What is LINQ
and why it matters
I've been listening to some excellent podcasts recently where the subject of C# and LINQ came up:
I've been meaning to start blogging recently and this was a good excuse. I want to cover what LINQ is and why it matters, because it isn't just "querying databases". I have nothing but love in my heart for Siracusa and Casey but I feel like this is too important to let it go unexplained.
LINQ is about expressing the what, not the how.
LINQ allows you to cleanly operate on collections in memory.
LINQ uses lazy evaluation of sequences, aka "Deferred Execution".
LINQ is trivially parallelized with a single AsParallel()
method call. Need to preserve ordering? Then AsOrderedParallel()
will perform a merge and sort after the fact. Here's the entire implementation of Map-Reduce, using Extension Methods (akin to Categories in Objective-C)
public static ParallelQuery<R> MapReduce<T, M, K, R>(
this ParallelQuery<T> source,
Func<T, IEnumerable<M>> map,
Func<M, K> keySelector,
Func<IGrouping<K, M>, IEnumerable<R>> reduce)
{
return source.SelectMany(map)
.GroupBy(keySelector)
.SelectMany(reduce);
}
LINQ can project elements of a sequence into a new form, without making you define an endless array of 'holder' classes:
source.Where(x => x.Prop > 5)
.Select(x => new { Name = "x#" + x.Id, Prop = x.Prop })
LINQ will perform hash joins, but only if the number of items is large enough to make it worthwhile. Try writing the following code without using LINQ. Now imagine matching not just on Price, but on a composite key. How many hash tables, lists, and new classes did you need?
var result = from a in apples
join b in batteries on a.Price equals b.Price
select new { Apple = a, Battery = b, Price = a.Price };
LINQ can group, including on composite keys. The elements of the grouped sequence are available along with the key:
var result = from i in items
join r in records on r.y equals i.y
group i by new { key1 = i.y, key2 = i.z };
var list = result.Select(a => new {
Key1 = a.key1,
Key2 = a.key2,
FirstFiveItems = a.Take(5)
});
LINQ has many more operators for things like Sorting, Partitioning, Set operators, Aggregations, and more.
Probably the biggest and most important feature of LINQ is the fact that you don't have to consume what it produces.
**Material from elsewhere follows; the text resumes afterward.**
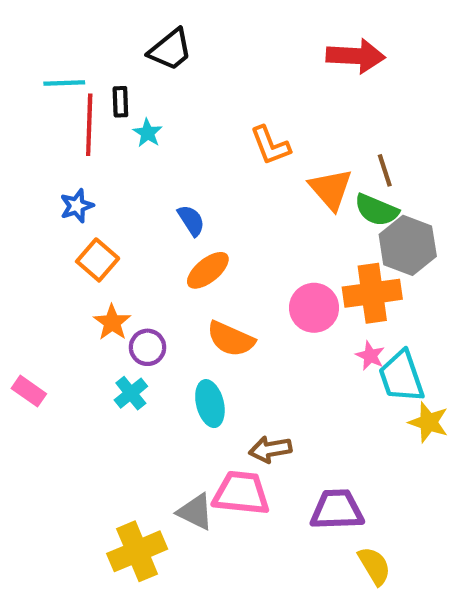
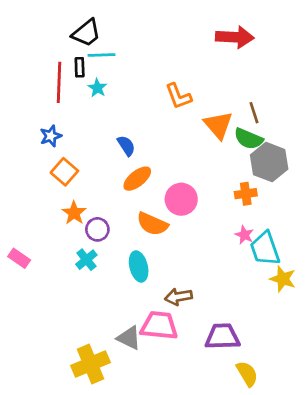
black trapezoid: (170, 50) -> (86, 33), moved
cyan line: (64, 83) -> (102, 55), moved
orange cross: (372, 293) -> (246, 194), size x0.6
pink circle: (314, 308) -> (181, 199), moved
Instead, you can take an Expression Tree, which is the abstract syntax tree representing the entire LINQ query!
If you ever wondered how the LINQ to database products work, they simply have overloads or extension methods that take expressions instead of IQueryable. They can then analyse the tree to produce a SQL select statement. When non-SQL expressions are encountered, such as accessing a property on an object, it can choose to invoke that expression to produce a value which is then included in the SQL statement.
This expression functionality also underlies dynamic support - if your dynamic object can determine the binding site and type, it can return an expression to replace the dynamic bits, which is then compiled into a delegate (function pointer) which is much faster than dynamic lookup. Think using assembly to patch a trampoline at runtime, only in a completely type-safe way! You can also build an expression tree arbitrarily, then ask the runtime to compile it to a delegate on the fly.
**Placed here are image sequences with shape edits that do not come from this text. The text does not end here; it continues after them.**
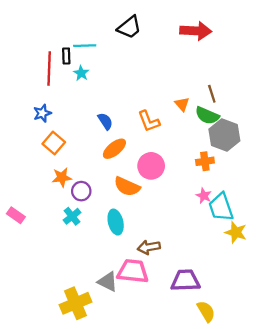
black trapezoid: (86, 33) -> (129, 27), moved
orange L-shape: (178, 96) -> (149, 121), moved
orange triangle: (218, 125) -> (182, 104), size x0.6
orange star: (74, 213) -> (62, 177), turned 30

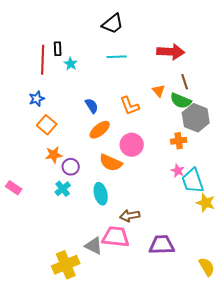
red arrow: (196, 31) -> (171, 52), moved
cyan line: (85, 46) -> (117, 57), moved
yellow semicircle: (206, 311) -> (207, 267), moved

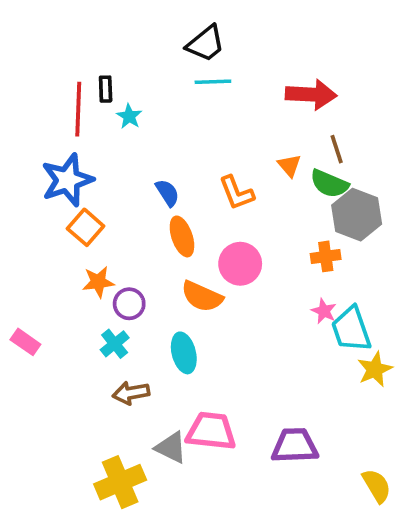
cyan line: (117, 57) -> (213, 82), moved
blue star: (37, 99) -> (67, 180), size x1.8
orange ellipse: (100, 130) -> (182, 236), turned -70
yellow star: (206, 203) -> (375, 369), turned 30
brown arrow: (130, 216) -> (131, 393), moved

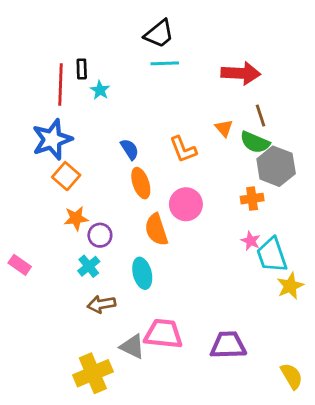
orange semicircle: (202, 296) -> (156, 230), turned 48

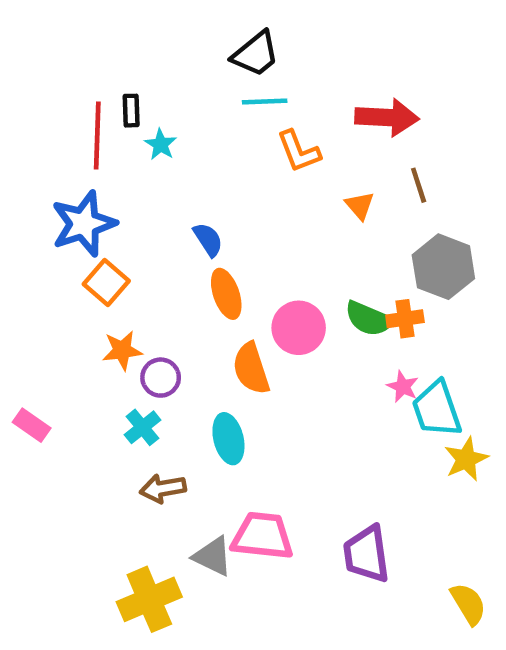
green semicircle: (255, 142) -> (369, 319), moved
orange L-shape: (183, 149) -> (299, 151), moved
purple trapezoid: (228, 345) -> (367, 554), turned -96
var be = Expression.Power(Expression.Constant(2D), Expression.Constant(3D));
var le = Expression.Lambda<Func<double>>(be);
var compiled = le.Compile();
// compiled is now a JIT'd method in native assembly (x86, x64, or ARM)
compiled(); //invoke it just like any other method
Using LINQ on a daily basis gently forcesallows you to learn functional programming, set operations, monads, and other related concepts. Not in a superficial way like a school project, but deeply in your bones. You begin to apply the concepts to actual productive work. No professorial lecture on LISP ever covers edges cases like reading a file or opening a socket, but you sure will learn 100 ways to calculate Fibonacci numbers. By using functional styles in C# with LINQ, you can begin to apply the concepts in small chunks while being immediately productive, leading to a positive feedback loop that is at the root of mastering programming (some would even say the root of all learning).
Using LINQ, you start to understand that functions are data in your gut. It changes the way you approach problems. Every interesting method starts sprouting Func<T>
in the parameter list. You begin to see how immutability really means treating everything as an in-memory snapshot. You grok why you need this for concurrency. You realize how evil side-effects can be; how many great algorithms are impossible when your code spills its side-effect guts just walking down the street.
LINQ was the first step I took in learning how to reason about my programs and start to understand how to prove their correctness without ever having run it.
Not bad for something "used to query databases".
This blog represents my own personal opinion and is not endorsed by my employer.